Peran Komunitas Bonsai Jaga Kepunahan Tanaman Santigi
Redaktur: Satmoko Budi Santoso
LAMPUNG – Minat pehobi tanaman bonsai untuk penghias taman dan ruangan menjadikan sejumlah bahan sulit dicari pada alam bebas.
Edi Yuwono pehobi bonsai menyebut seni mengerdilkan tanaman tersebut kerap memanfaatkan pohon yang mulai langka. Salah satu jenis pohon yang langka meliputi santigi atau Phempis accidula.
Jenis tanaman yang dominan tumbuh di pesisir pantai tersebut mulai banyak diburu. Sebab permintaan akan bahan bonsai santigi cukup tinggi diiringi harga jual yang fantastis.
Bahan bonsai pohon santigi berukuran sedang hasil perburuan dari alam menurutnya bisa dijual mulai harga Rp1,5 juta. Saat telah dibentuk harganya bisa melonjak dari Rp5 juta hingga puluhan juta.
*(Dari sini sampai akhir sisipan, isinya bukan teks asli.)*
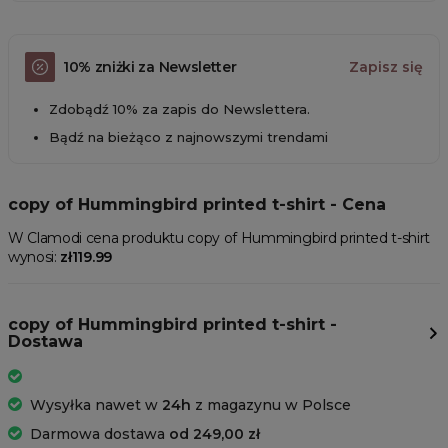
10% zniżki za Newsletter
Zapisz się
Zdobądź 10% za zapis do Newslettera.
Bądź na bieżąco z najnowszymi trendami
copy of Hummingbird printed t-shirt - Cena
W Clamodi cena produktu copy of Hummingbird printed t-shirt
wynosi:
zł119.99
copy of Hummingbird printed t-shirt -
Dostawa
Wysyłka nawet w
24h
z magazynu w Polsce
Darmowa dostawa
od 249,00 zł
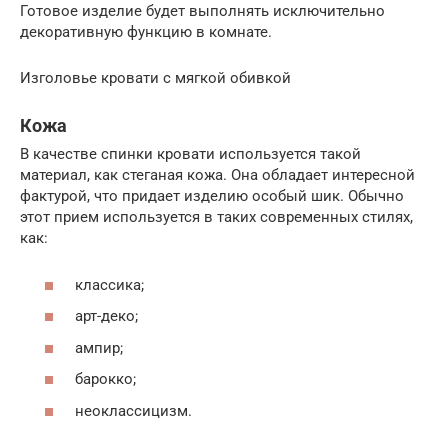
Готовое изделие будет выполнять исключительно
декоративную функцию в комнате.
Изголовье кровати с мягкой обивкой
Кожа
В качестве спинки кровати используется такой
материал, как стеганая кожа. Она обладает интересной
фактурой, что придает изделию особый шик. Обычно
этот прием используется в таких современных стилях,
как:
классика;
арт-деко;
ампир;
барокко;
неоклассицизм.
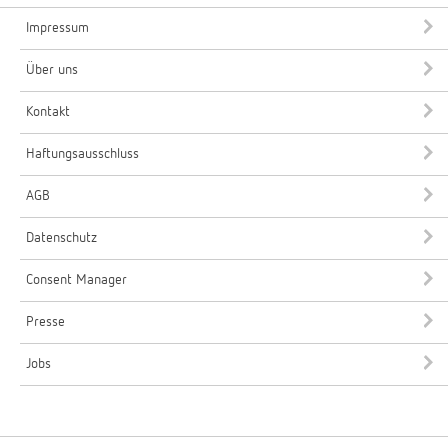
Impressum
Über uns
Kontakt
Haftungsausschluss
AGB
Datenschutz
Consent Manager
Presse
Jobs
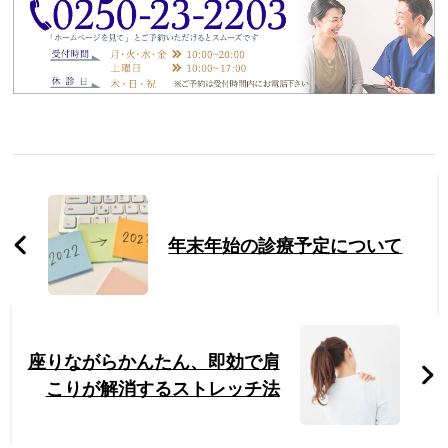
Post
Navigation
年末年始の診療予定について
座りながらかんたん、即効で肩
こりが解消するストレッチ法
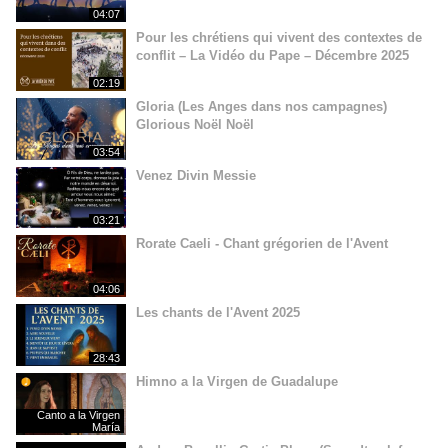
04:07
Pour les chrétiens qui vivent des contextes de
conflit – La Vidéo du Pape – Décembre 2025
02:19
Gloria (Les Anges dans nos campagnes)
Glorious Noël Noël
03:54
Venez Divin Messie
03:21
Rorate Caeli - Chant grégorien de l'Avent
04:06
Les chants de l'Avent 2025
28:43
Himno a la Virgen de Guadalupe
Canto a la Virgen
María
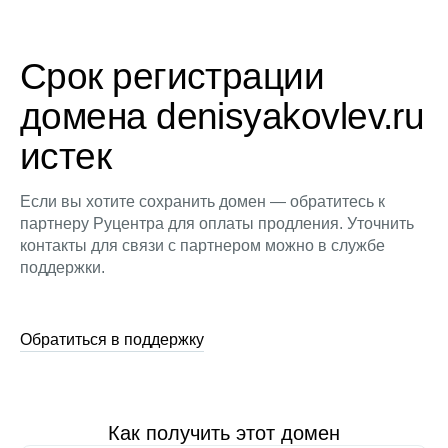
Срок регистрации
домена denisyakovlev.ru
истек
Если вы хотите сохранить домен — обратитесь к
партнеру Руцентра для оплаты продления. Уточнить
контакты для связи с партнером можно в службе
поддержки.
Обратиться в поддержку
Как получить этот домен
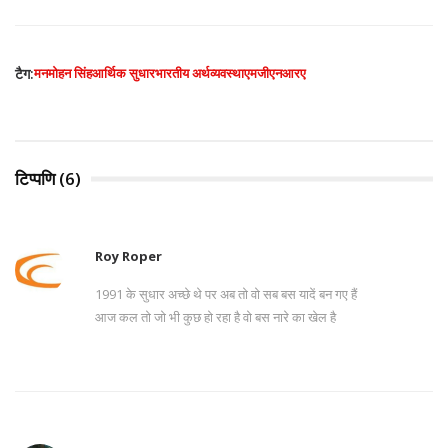
टैग:
मनमोहन सिंह
आर्थिक सुधार
भारतीय अर्थव्यवस्था
एमजीएनआरए
टिप्पणि (6)
Roy Roper
1991 के सुधार अच्छे थे पर अब तो वो सब बस यादें बन गए हैं
आज कल तो जो भी कुछ हो रहा है वो बस नारे का खेल है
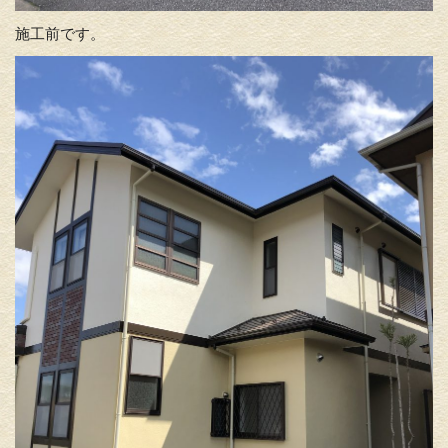
施工前です。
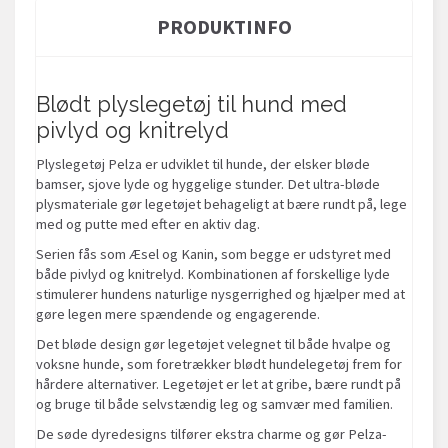
PRODUKTINFO
Blødt plyslegetøj til hund med
pivlyd og knitrelyd
Plyslegetøj Pelza er udviklet til hunde, der elsker bløde
bamser, sjove lyde og hyggelige stunder. Det ultra-bløde
plysmateriale gør legetøjet behageligt at bære rundt på, lege
med og putte med efter en aktiv dag.
Serien fås som Æsel og Kanin, som begge er udstyret med
både pivlyd og knitrelyd. Kombinationen af forskellige lyde
stimulerer hundens naturlige nysgerrighed og hjælper med at
gøre legen mere spændende og engagerende.
Det bløde design gør legetøjet velegnet til både hvalpe og
voksne hunde, som foretrækker blødt hundelegetøj frem for
hårdere alternativer. Legetøjet er let at gribe, bære rundt på
og bruge til både selvstændig leg og samvær med familien.
De søde dyredesigns tilfører ekstra charme og gør Pelza-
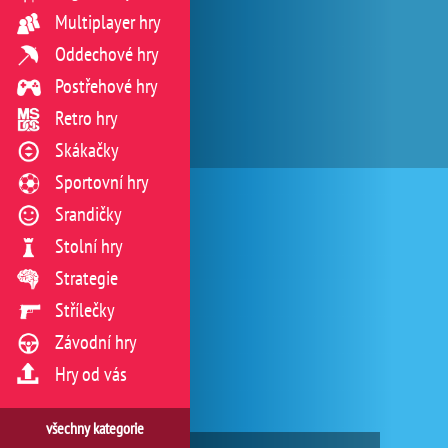
Multiplayer hry
Oddechové hry
Postřehové hry
Retro hry
Skákačky
Sportovní hry
Srandičky
Stolní hry
Strategie
Střílečky
Závodní hry
Hry od vás
všechny kategorie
Perburuan bahan bonsai jenis tanaman lain berupa beringin dolar (Ficus benjamina), asam jawa (Tamarindus indica) dan tanaman lain. Sebagai salah satu anggota komunitas pecinta bonsai Edi sapaan akrabnya, mulai melakukan pembibitan.
Jenis santigi menurutnya bisa diperbanyak secara generatif memakai biji. Meski butuh waktu lama, regenerasi mutlak dilakukan agar tidak punah.
“Nilai ekonomis yang tinggi dari tanaman yang merupakan vegetasi hutan pantai ini cukup tinggi sebagai bonsai, namun butuh kesadaran masyarakat untuk melestarikannya dengan melakukan pembibitan dari biji,” terang Edi Yuwono saat ditemui Cendana News, Rabu (22/7/2020).
Warga Desa Sumur, Kecamatan Ketapang, Lampung Selatan itu menyebut santigi bisa berbunga dan berbuah saat usia tiga tahun. Ia memilih indukan santigi yang memiliki diameter lebih dari 30 cm dengan percabangan banyak.
Biji yang tua akan jatuh secara alami dan tumbuh. Sebagian dipanen untuk disemai memakai media semai cetak. Cara tersebut membuat ia memiliki cadangan tanaman baru tanpa harus mengambil dari alam.